Australian government agency

The Australian Defence Organisation (ADO), also known as Defence, is an Australian Government organisation that consists of the Australian Defence Force (ADF), the Department of Defence (the Department, DoD; occaisionally Defence Australia), and other related organisations. Defence's mission and purpose is "to defend Australia and its national interests in order to advance Australia’s security and prosperity".

==Organisation==
Defence consists of several smaller interrelated military and corporate organisations.
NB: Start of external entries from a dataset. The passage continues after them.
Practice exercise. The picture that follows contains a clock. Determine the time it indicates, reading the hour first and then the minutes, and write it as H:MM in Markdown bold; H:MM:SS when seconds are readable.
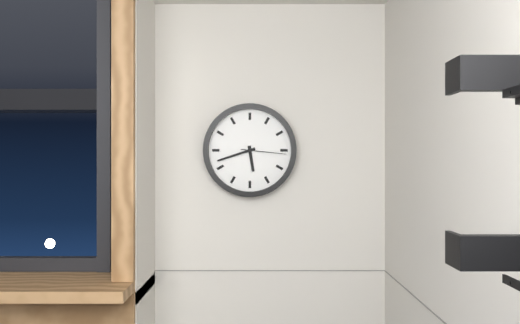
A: **5:42**
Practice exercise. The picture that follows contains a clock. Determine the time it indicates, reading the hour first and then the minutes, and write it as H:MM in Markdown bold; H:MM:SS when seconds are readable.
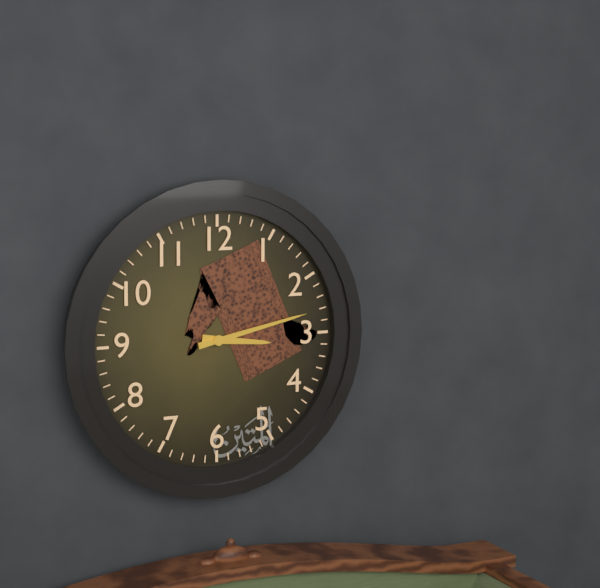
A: **3:13**
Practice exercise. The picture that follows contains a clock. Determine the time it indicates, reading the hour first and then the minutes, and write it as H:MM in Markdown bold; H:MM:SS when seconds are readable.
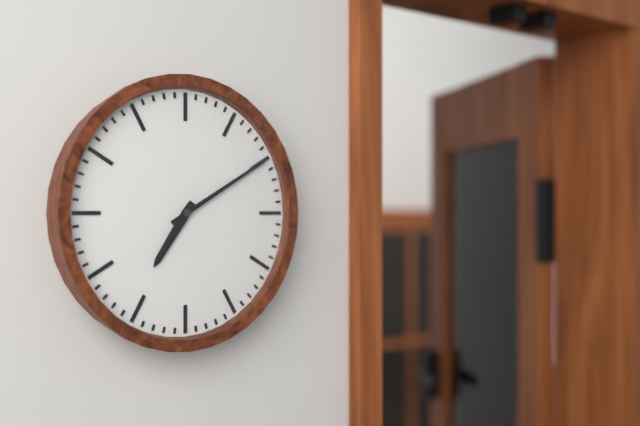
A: **7:10**
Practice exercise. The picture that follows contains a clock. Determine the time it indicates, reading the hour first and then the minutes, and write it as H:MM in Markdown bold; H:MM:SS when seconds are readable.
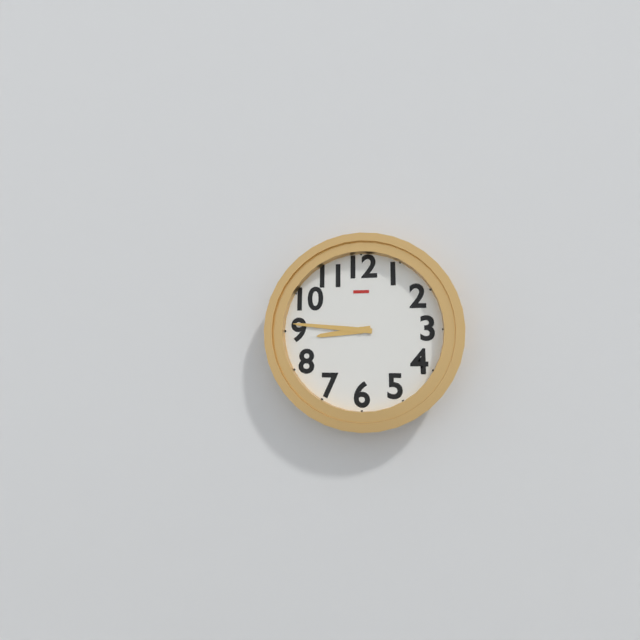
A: **8:46**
The two most significant organisations are the ADF, led by the Chief of the Defence Force, Australia's senior military leader, and the DoD, managed by the Secretary of the Department of Defence who is a senior public servant accountable under the Public Governance, Performance and Accountability Act 2013.

In addition to the two primary organisations, a number of other entities are considered part of Defence:
- The Australian Signals Directorate (ASD) is an independent statutory agency under the Intelligence Services Act 2001.
- The Australian Submarine Agency is a non-corporate Commonwealth entity under the DoD.
- Both the Inspector-General of the ADF and the Defence Honours and Awards Appeals Tribunal are independent statutory offices created by the Defence Act 1903 which operate within the DoD.
- Defence additionally contains a number of independent statutory offices created by the Defence Force Discipline Act 1982.
- Various other trusts and companies support the mission of defence, including the Australian Strategic Policy Institute, Defence Housing Australia and funds and trusts associated with branches of the ADF.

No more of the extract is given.